There is a bit of colour fringing though - quite bad in the blue area - but I'm not incredibly sure to what extent it is just the C64's video output hardware making a messy signal - as there is some similar fringing on a TV. As I said before - many corners were cut in the C64's video hardware.



Compare that to the iREZ ReelEyes video capture card image, which seems to have a little less, but still some fringing...



I'd say that this thing's worth the money though.

Edit: Probably should clarify about the colour fringing: it only happens when dark colours and bright colours are right next to each other. In the blue texture there's alternating blue and black lines for dithering and that sets it off badly - this is a worst case scenario. Normally you don't see it (look at the light tile area) - but this sets it off badly. I'll take more pictures later.
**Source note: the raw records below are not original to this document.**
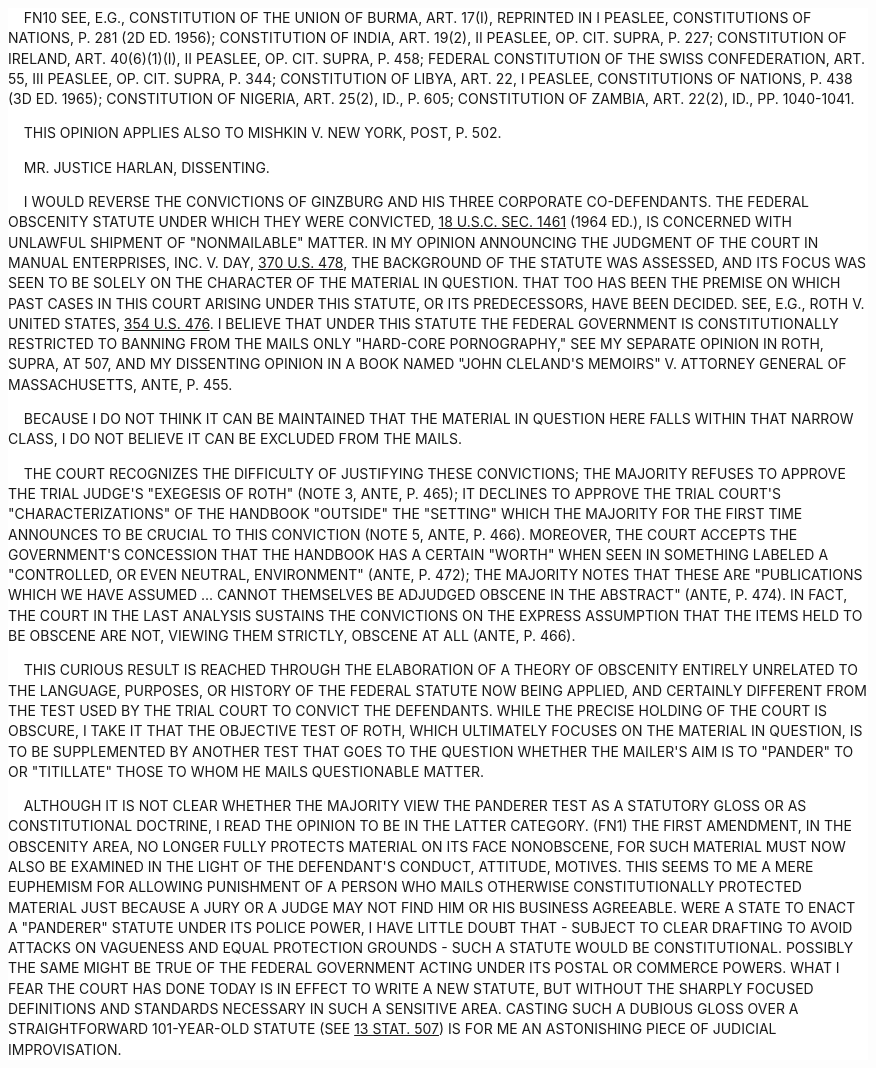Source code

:     FN10  SEE, E.G., CONSTITUTION OF THE UNION OF BURMA, ART. 17(I), REPRINTED IN I PEASLEE, CONSTITUTIONS OF NATIONS, P. 281 (2D ED. 1956); CONSTITUTION OF INDIA, ART. 19(2), II PEASLEE, OP. CIT. SUPRA, P. 227; CONSTITUTION OF IRELAND, ART. 40(6)(1)(I), II PEASLEE, OP. CIT. SUPRA, P. 458; FEDERAL CONSTITUTION OF THE SWISS CONFEDERATION, ART. 55, III PEASLEE, OP. CIT. SUPRA, P. 344; CONSTITUTION OF LIBYA, ART. 22, I PEASLEE, CONSTITUTIONS OF NATIONS, P. 438 (3D ED. 1965); CONSTITUTION OF NIGERIA, ART. 25(2), ID., P. 605; CONSTITUTION OF ZAMBIA, ART. 22(2), ID., PP. 1040-1041.

    THIS OPINION APPLIES ALSO TO MISHKIN V. NEW YORK, POST, P. 502.

    MR. JUSTICE HARLAN, DISSENTING.

    I WOULD REVERSE THE CONVICTIONS OF GINZBURG AND HIS THREE CORPORATE CO-DEFENDANTS.  THE FEDERAL OBSCENITY STATUTE UNDER WHICH THEY WERE CONVICTED, [18 U.S.C. SEC. 1461][/us/usc/t18/s1461] (1964 ED.), IS CONCERNED WITH UNLAWFUL SHIPMENT OF "NONMAILABLE" MATTER.  IN MY OPINION ANNOUNCING THE JUDGMENT OF THE COURT IN MANUAL ENTERPRISES, INC. V. DAY, [370 U.S. 478][/us/courts/scotus/usReporter/370/478], THE BACKGROUND OF THE STATUTE WAS ASSESSED, AND ITS FOCUS WAS SEEN TO BE SOLELY ON THE CHARACTER OF THE MATERIAL IN QUESTION.  THAT TOO HAS BEEN THE PREMISE ON WHICH PAST CASES IN THIS COURT ARISING UNDER THIS STATUTE, OR ITS PREDECESSORS, HAVE BEEN DECIDED.  SEE, E.G., ROTH V. UNITED STATES, [354 U.S. 476][/us/courts/scotus/usReporter/354/476].  I BELIEVE THAT UNDER THIS STATUTE THE FEDERAL GOVERNMENT IS CONSTITUTIONALLY RESTRICTED TO BANNING FROM THE MAILS ONLY "HARD-CORE PORNOGRAPHY," SEE MY SEPARATE OPINION IN ROTH, SUPRA, AT 507, AND MY DISSENTING OPINION IN A BOOK NAMED "JOHN CLELAND'S MEMOIRS" V. ATTORNEY GENERAL OF MASSACHUSETTS, ANTE, P. 455.

    BECAUSE I DO NOT THINK IT CAN BE MAINTAINED THAT THE MATERIAL IN QUESTION HERE FALLS WITHIN THAT NARROW CLASS, I DO NOT BELIEVE IT CAN BE EXCLUDED FROM THE MAILS.

    THE COURT RECOGNIZES THE DIFFICULTY OF JUSTIFYING THESE CONVICTIONS; THE MAJORITY REFUSES TO APPROVE THE TRIAL JUDGE'S "EXEGESIS OF ROTH" (NOTE 3, ANTE, P. 465); IT DECLINES TO APPROVE THE TRIAL COURT'S "CHARACTERIZATIONS" OF THE HANDBOOK "OUTSIDE" THE "SETTING" WHICH THE MAJORITY FOR THE FIRST TIME ANNOUNCES TO BE CRUCIAL TO THIS CONVICTION (NOTE 5, ANTE, P. 466).  MOREOVER, THE COURT ACCEPTS THE GOVERNMENT'S CONCESSION THAT THE HANDBOOK HAS A CERTAIN "WORTH" WHEN SEEN IN SOMETHING LABELED A "CONTROLLED, OR EVEN NEUTRAL, ENVIRONMENT" (ANTE, P. 472); THE MAJORITY NOTES THAT THESE ARE "PUBLICATIONS WHICH WE HAVE ASSUMED  ...  CANNOT THEMSELVES BE ADJUDGED OBSCENE IN THE ABSTRACT" (ANTE, P. 474).  IN FACT, THE COURT IN THE LAST ANALYSIS SUSTAINS THE CONVICTIONS ON THE EXPRESS ASSUMPTION THAT THE ITEMS HELD TO BE OBSCENE ARE NOT, VIEWING THEM STRICTLY, OBSCENE AT ALL (ANTE, P. 466).

    THIS CURIOUS RESULT IS REACHED THROUGH THE ELABORATION OF A THEORY OF OBSCENITY ENTIRELY UNRELATED TO THE LANGUAGE, PURPOSES, OR HISTORY OF THE FEDERAL STATUTE NOW BEING APPLIED, AND CERTAINLY DIFFERENT FROM THE TEST USED BY THE TRIAL COURT TO CONVICT THE DEFENDANTS.  WHILE THE PRECISE HOLDING OF THE COURT IS OBSCURE, I TAKE IT THAT THE OBJECTIVE TEST OF ROTH, WHICH ULTIMATELY FOCUSES ON THE MATERIAL IN QUESTION, IS TO BE SUPPLEMENTED BY ANOTHER TEST THAT GOES TO THE QUESTION WHETHER THE MAILER'S AIM IS TO "PANDER" TO OR "TITILLATE" THOSE TO WHOM HE MAILS QUESTIONABLE MATTER.

    ALTHOUGH IT IS NOT CLEAR WHETHER THE MAJORITY VIEW THE PANDERER TEST AS A STATUTORY GLOSS OR AS CONSTITUTIONAL DOCTRINE, I READ THE OPINION TO BE IN THE LATTER CATEGORY.  (FN1)  THE FIRST AMENDMENT, IN THE OBSCENITY AREA, NO LONGER FULLY PROTECTS MATERIAL ON ITS FACE NONOBSCENE, FOR SUCH MATERIAL MUST NOW ALSO BE EXAMINED IN THE LIGHT OF THE DEFENDANT'S CONDUCT, ATTITUDE, MOTIVES.  THIS SEEMS TO ME A MERE EUPHEMISM FOR ALLOWING PUNISHMENT OF A PERSON WHO MAILS OTHERWISE CONSTITUTIONALLY PROTECTED MATERIAL JUST BECAUSE A JURY OR A JUDGE MAY NOT FIND HIM OR HIS BUSINESS AGREEABLE.  WERE A STATE TO ENACT A "PANDERER" STATUTE UNDER ITS POLICE POWER, I HAVE LITTLE DOUBT THAT - SUBJECT TO CLEAR DRAFTING TO AVOID ATTACKS ON VAGUENESS AND EQUAL PROTECTION GROUNDS - SUCH A STATUTE WOULD BE CONSTITUTIONAL.  POSSIBLY THE SAME MIGHT BE TRUE OF THE FEDERAL GOVERNMENT ACTING UNDER ITS POSTAL OR COMMERCE POWERS.  WHAT I FEAR THE COURT HAS DONE TODAY IS IN EFFECT TO WRITE A NEW STATUTE, BUT WITHOUT THE SHARPLY FOCUSED DEFINITIONS AND STANDARDS NECESSARY IN SUCH A SENSITIVE AREA.  CASTING SUCH A DUBIOUS GLOSS OVER A STRAIGHTFORWARD 101-YEAR-OLD STATUTE (SEE [13 STAT. 507][/us/stat/13/507]) IS FOR ME AN ASTONISHING PIECE OF JUDICIAL IMPROVISATION.


[/us/courts/scotus/usReporter/383/463]: https://publicdocs.github.io/go/links?ns=uslm-x&ref=%2Fus%2Fcourts%2Fscotus%2FusReporter%2F383%2F463
[/us/usc/t18/s1461]: https://publicdocs.github.io/go/links?ns=uslm&ref=%2Fus%2Fusc%2Ft18%2Fs1461
[/us/courts/scotus/usReporter/354/476]: https://publicdocs.github.io/go/links?ns=uslm-x&ref=%2Fus%2Fcourts%2Fscotus%2FusReporter%2F354%2F476
[/us/usc/t18/s1461]: https://publicdocs.github.io/go/links?ns=uslm&ref=%2Fus%2Fusc%2Ft18%2Fs1461
[/us/courts/scotus/usReporter/380/961]: https://publicdocs.github.io/go/links?ns=uslm-x&ref=%2Fus%2Fcourts%2Fscotus%2FusReporter%2F380%2F961
[/us/courts/scotus/usReporter/354/476]: https://publicdocs.github.io/go/links?ns=uslm-x&ref=%2Fus%2Fcourts%2Fscotus%2FusReporter%2F354%2F476
[/us/usc/t18/s3237]: https://publicdocs.github.io/go/links?ns=uslm&ref=%2Fus%2Fusc%2Ft18%2Fs3237
[/us/usc/t18/s1461]: https://publicdocs.github.io/go/links?ns=uslm&ref=%2Fus%2Fusc%2Ft18%2Fs1461
[/us/courts/scotus/usReporter/352/380]: https://publicdocs.github.io/go/links?ns=uslm-x&ref=%2Fus%2Fcourts%2Fscotus%2FusReporter%2F352%2F380
[/us/courts/scotus/usReporter/370/478]: https://publicdocs.github.io/go/links?ns=uslm-x&ref=%2Fus%2Fcourts%2Fscotus%2FusReporter%2F370%2F478
[/us/courts/scotus/usReporter/376/254]: https://publicdocs.github.io/go/links?ns=uslm-x&ref=%2Fus%2Fcourts%2Fscotus%2FusReporter%2F376%2F254
[/us/courts/scotus/usReporter/361/147]: https://publicdocs.github.io/go/links?ns=uslm-x&ref=%2Fus%2Fcourts%2Fscotus%2FusReporter%2F361%2F147
[/us/courts/scotus/usReporter/316/52]: https://publicdocs.github.io/go/links?ns=uslm-x&ref=%2Fus%2Fcourts%2Fscotus%2FusReporter%2F316%2F52
[/us/courts/scotus/usReporter/318/413]: https://publicdocs.github.io/go/links?ns=uslm-x&ref=%2Fus%2Fcourts%2Fscotus%2FusReporter%2F318%2F413
[/us/courts/scotus/usReporter/319/105]: https://publicdocs.github.io/go/links?ns=uslm-x&ref=%2Fus%2Fcourts%2Fscotus%2FusReporter%2F319%2F105
[/us/courts/scotus/usReporter/341/622]: https://publicdocs.github.io/go/links?ns=uslm-x&ref=%2Fus%2Fcourts%2Fscotus%2FusReporter%2F341%2F622
[/us/courts/scotus/usReporter/319/141]: https://publicdocs.github.io/go/links?ns=uslm-x&ref=%2Fus%2Fcourts%2Fscotus%2FusReporter%2F319%2F141
[/us/courts/scotus/usReporter/336/77]: https://publicdocs.github.io/go/links?ns=uslm-x&ref=%2Fus%2Fcourts%2Fscotus%2FusReporter%2F336%2F77
[/us/courts/scotus/usReporter/336/490]: https://publicdocs.github.io/go/links?ns=uslm-x&ref=%2Fus%2Fcourts%2Fscotus%2FusReporter%2F336%2F490
[/us/courts/scotus/usReporter/379/536]: https://publicdocs.github.io/go/links?ns=uslm-x&ref=%2Fus%2Fcourts%2Fscotus%2FusReporter%2F379%2F536
[/us/courts/scotus/usReporter/380/479]: https://publicdocs.github.io/go/links?ns=uslm-x&ref=%2Fus%2Fcourts%2Fscotus%2FusReporter%2F380%2F479
[/us/courts/scotus/usReporter/333/196]: https://publicdocs.github.io/go/links?ns=uslm-x&ref=%2Fus%2Fcourts%2Fscotus%2FusReporter%2F333%2F196
[/us/courts/scotus/usReporter/382/87]: https://publicdocs.github.io/go/links?ns=uslm-x&ref=%2Fus%2Fcourts%2Fscotus%2FusReporter%2F382%2F87
[/us/courts/scotus/usReporter/378/184]: https://publicdocs.github.io/go/links?ns=uslm-x&ref=%2Fus%2Fcourts%2Fscotus%2FusReporter%2F378%2F184
[/us/courts/scotus/usReporter/380/479]: https://publicdocs.github.io/go/links?ns=uslm-x&ref=%2Fus%2Fcourts%2Fscotus%2FusReporter%2F380%2F479
[/us/courts/scotus/usReporter/361/147]: https://publicdocs.github.io/go/links?ns=uslm-x&ref=%2Fus%2Fcourts%2Fscotus%2FusReporter%2F361%2F147
[/us/courts/scotus/usReporter/357/513]: https://publicdocs.github.io/go/links?ns=uslm-x&ref=%2Fus%2Fcourts%2Fscotus%2FusReporter%2F357%2F513
[/us/courts/scotus/usReporter/354/476]: https://publicdocs.github.io/go/links?ns=uslm-x&ref=%2Fus%2Fcourts%2Fscotus%2FusReporter%2F354%2F476
[/us/courts/scotus/usReporter/340/474]: https://publicdocs.github.io/go/links?ns=uslm-x&ref=%2Fus%2Fcourts%2Fscotus%2FusReporter%2F340%2F474
[/us/courts/scotus/usReporter/355/371]: https://publicdocs.github.io/go/links?ns=uslm-x&ref=%2Fus%2Fcourts%2Fscotus%2FusReporter%2F355%2F371
[/us/courts/scotus/usReporter/367/717]: https://publicdocs.github.io/go/links?ns=uslm-x&ref=%2Fus%2Fcourts%2Fscotus%2FusReporter%2F367%2F717
[/us/courts/scotus/usReporter/378/205]: https://publicdocs.github.io/go/links?ns=uslm-x&ref=%2Fus%2Fcourts%2Fscotus%2FusReporter%2F378%2F205
[/us/courts/scotus/usReporter/380/51]: https://publicdocs.github.io/go/links?ns=uslm-x&ref=%2Fus%2Fcourts%2Fscotus%2FusReporter%2F380%2F51
[/us/courts/scotus/usReporter/352/380]: https://publicdocs.github.io/go/links?ns=uslm-x&ref=%2Fus%2Fcourts%2Fscotus%2FusReporter%2F352%2F380
[/us/courts/scotus/usReporter/361/147]: https://publicdocs.github.io/go/links?ns=uslm-x&ref=%2Fus%2Fcourts%2Fscotus%2FusReporter%2F361%2F147
[/us/courts/scotus/usReporter/370/478]: https://publicdocs.github.io/go/links?ns=uslm-x&ref=%2Fus%2Fcourts%2Fscotus%2FusReporter%2F370%2F478
[/us/courts/scotus/usReporter/355/180]: https://publicdocs.github.io/go/links?ns=uslm-x&ref=%2Fus%2Fcourts%2Fscotus%2FusReporter%2F355%2F180
[/us/courts/scotus/usReporter/355/372]: https://publicdocs.github.io/go/links?ns=uslm-x&ref=%2Fus%2Fcourts%2Fscotus%2FusReporter%2F355%2F372
[/us/courts/scotus/usReporter/378/576]: https://publicdocs.github.io/go/links?ns=uslm-x&ref=%2Fus%2Fcourts%2Fscotus%2FusReporter%2F378%2F576
[/us/courts/scotus/usReporter/378/577]: https://publicdocs.github.io/go/links?ns=uslm-x&ref=%2Fus%2Fcourts%2Fscotus%2FusReporter%2F378%2F577
[/us/usc/t18/s1461]: https://publicdocs.github.io/go/links?ns=uslm&ref=%2Fus%2Fusc%2Ft18%2Fs1461
[/us/courts/scotus/usReporter/370/478]: https://publicdocs.github.io/go/links?ns=uslm-x&ref=%2Fus%2Fcourts%2Fscotus%2FusReporter%2F370%2F478
[/us/courts/scotus/usReporter/354/476]: https://publicdocs.github.io/go/links?ns=uslm-x&ref=%2Fus%2Fcourts%2Fscotus%2FusReporter%2F354%2F476
[/us/stat/13/507]: https://publicdocs.github.io/go/links?ns=uslm&ref=%2Fus%2Fstat%2F13%2F507
[/us/usc/t18/s1461]: https://publicdocs.github.io/go/links?ns=uslm&ref=%2Fus%2Fusc%2Ft18%2Fs1461
[/us/courts/scotus/usReporter/354/476]: https://publicdocs.github.io/go/links?ns=uslm-x&ref=%2Fus%2Fcourts%2Fscotus%2FusReporter%2F354%2F476
[/us/courts/scotus/usReporter/370/478]: https://publicdocs.github.io/go/links?ns=uslm-x&ref=%2Fus%2Fcourts%2Fscotus%2FusReporter%2F370%2F478
[/us/courts/scotus/usReporter/378/184]: https://publicdocs.github.io/go/links?ns=uslm-x&ref=%2Fus%2Fcourts%2Fscotus%2FusReporter%2F378%2F184
[/us/courts/scotus/usReporter/333/196]: https://publicdocs.github.io/go/links?ns=uslm-x&ref=%2Fus%2Fcourts%2Fscotus%2FusReporter%2F333%2F196
[/us/courts/scotus/usReporter/341/622]: https://publicdocs.github.io/go/links?ns=uslm-x&ref=%2Fus%2Fcourts%2Fscotus%2FusReporter%2F341%2F622
[/us/courts/scotus/usReporter/343/451]: https://publicdocs.github.io/go/links?ns=uslm-x&ref=%2Fus%2Fcourts%2Fscotus%2FusReporter%2F343%2F451
[/us/courts/scotus/usReporter/381/479]: https://publicdocs.github.io/go/links?ns=uslm-x&ref=%2Fus%2Fcourts%2Fscotus%2FusReporter%2F381%2F479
StackBook Part 4.1 - More More screen.

Tuesday 25 August 2009 at 10:55 pm Rule #2 of electronics according to gm: Just because it works (or appears to) doesn't mean it's right.

I was experiencing problems with the third segment of the display - namely anything drawn on it going onto the other two and general pixel corruption caused by the third panel not being activated in the correct sequence. Remember last time, when CS1 and CS2 had to be swapped to make the graphics appear the right way round? It wasn't because they were wired up wrong. This is the chip select sequence:

__inline__ void ks0108::SelectChip(uint8_t chip) {
//static uint8_t prevchip;
if(chipSelect[chip] & 1)
fastWriteHigh(CSEL1);
else
fastWriteLow(CSEL1);

if(chipSelect[chip] & 2)
fastWriteHigh(CSEL2);
else
fastWriteLow(CSEL2);
}

Can you see what this assumes about the LCD, and why it would work with CS1 and CS2 swapped if this assumption was wrong?

This display has active-low CS lines - in other words the chip is selected when the enable line is grounded. In the previous case where we were only driving the left 128 pixels, when chip 1 was supposed to have been selected, chip 2 was, and vice versa. However, attempting to use 3 chips with this results in something different - chip 1 is off when selected, chips 2 and 3 are on - very very bad. Hence why the stuff for chip 3 was being drawn over the other two. So after fixing the fastWriteHigh/Low problem and adding an if statement to turn chip 3 on and off, it worked.

I'll release the modified ks0108 code when I've got it cleaned up a bit - it's a little hackish at the moment - and I've probably broken stuff in the code for other setups. But anyway, I can now draw to the whole 192x64 LCD.